Hackivist group Anonymous targets BART website, as retaliation for the Bay Area transit agency's cutoff of cellphone service to some passengers on Aug. 11. BART acted to stymie a protest at a subway station, which was being organized via social media.
Will BART do it again?
That’s the question hanging in the temperate San Francisco air as criticism piles on the Bay Area Rapid Transit system for cutting off cellphone service to some passengers in a bid to thwart an Aug. 11 anti-BART protest being coordinated via mobile devices.
Protesters are set to try again to assemble at a downtown BART station, at the height of Monday’s evening commute , almost daring BART to repeat the service cutoff. On Sunday, the international hacker group Anonymous threatened to shut down BART's website for six hours in retaliation for the transit agency's action.

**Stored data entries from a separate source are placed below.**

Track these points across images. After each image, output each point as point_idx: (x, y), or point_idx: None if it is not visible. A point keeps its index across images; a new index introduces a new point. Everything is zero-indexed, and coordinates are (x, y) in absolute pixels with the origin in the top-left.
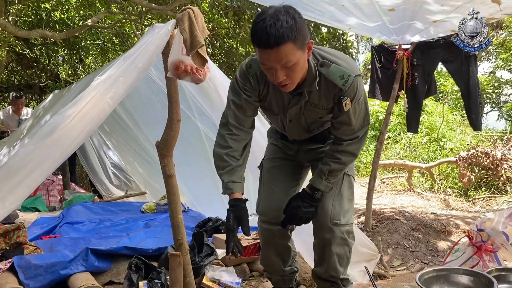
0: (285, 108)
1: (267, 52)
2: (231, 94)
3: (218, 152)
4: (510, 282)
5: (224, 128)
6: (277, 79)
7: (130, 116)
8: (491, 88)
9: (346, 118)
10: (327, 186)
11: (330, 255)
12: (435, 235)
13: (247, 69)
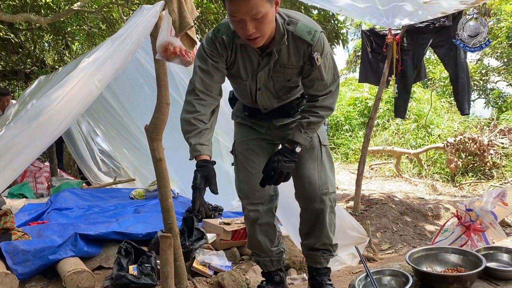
0: (254, 72)
1: (237, 2)
2: (198, 61)
3: (185, 117)
4: (498, 260)
5: (191, 94)
6: (247, 31)
7: (118, 101)
8: (478, 75)
9: (318, 73)
10: (306, 139)
11: (323, 224)
12: (423, 219)
13: (214, 34)
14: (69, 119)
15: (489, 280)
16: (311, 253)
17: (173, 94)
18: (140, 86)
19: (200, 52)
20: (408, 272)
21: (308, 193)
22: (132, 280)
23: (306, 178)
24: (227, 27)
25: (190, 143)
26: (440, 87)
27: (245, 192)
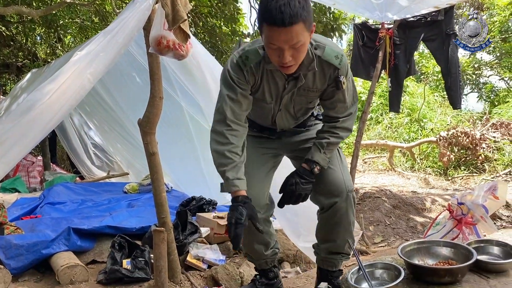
0: (279, 95)
1: (279, 31)
2: (225, 89)
3: (218, 149)
4: (489, 253)
5: (222, 125)
6: (284, 59)
7: (111, 95)
8: (471, 69)
9: (341, 96)
10: (324, 159)
11: (348, 223)
12: (415, 212)
13: (242, 61)
14: (61, 113)
15: (480, 272)
16: (330, 257)
17: (167, 88)
18: (133, 80)
19: (227, 80)
20: (400, 265)
21: (333, 190)
22: (125, 274)
23: (330, 176)
24: (256, 54)
25: (227, 177)
26: (433, 81)
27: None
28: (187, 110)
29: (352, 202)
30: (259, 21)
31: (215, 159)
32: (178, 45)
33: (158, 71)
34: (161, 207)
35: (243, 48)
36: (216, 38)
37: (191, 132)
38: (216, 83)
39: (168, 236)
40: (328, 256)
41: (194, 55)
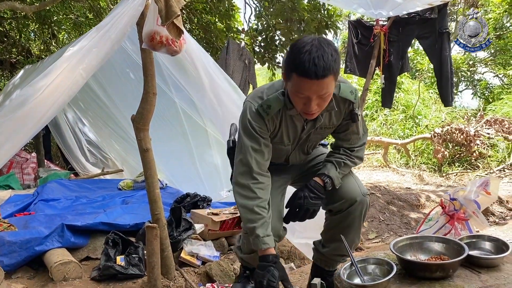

If anything, BART’s move to preempt the Aug. 11 demonstration has raised the stakes. The original protest was centered on the death of a homeless man, shot by BART police last month during an altercation at a subway station. But Monday’s event has broadened to encompass what BART many critics call censorship, overreach, and tactics akin to those used by Egyptian President Hosni Mubarak as he tried to cling to power amid the Arab Spring uprising.
At the heart of the latest feud is whether the threat to public safety stemming from the protests justifies BART’s cutoff of cellphone service to try to disrupt them. It’s a question vexing authorities concerned about use of social media and services such as BlackBerry Messenger to organize “flash mob” crimes or, as in England last week, violent street riots.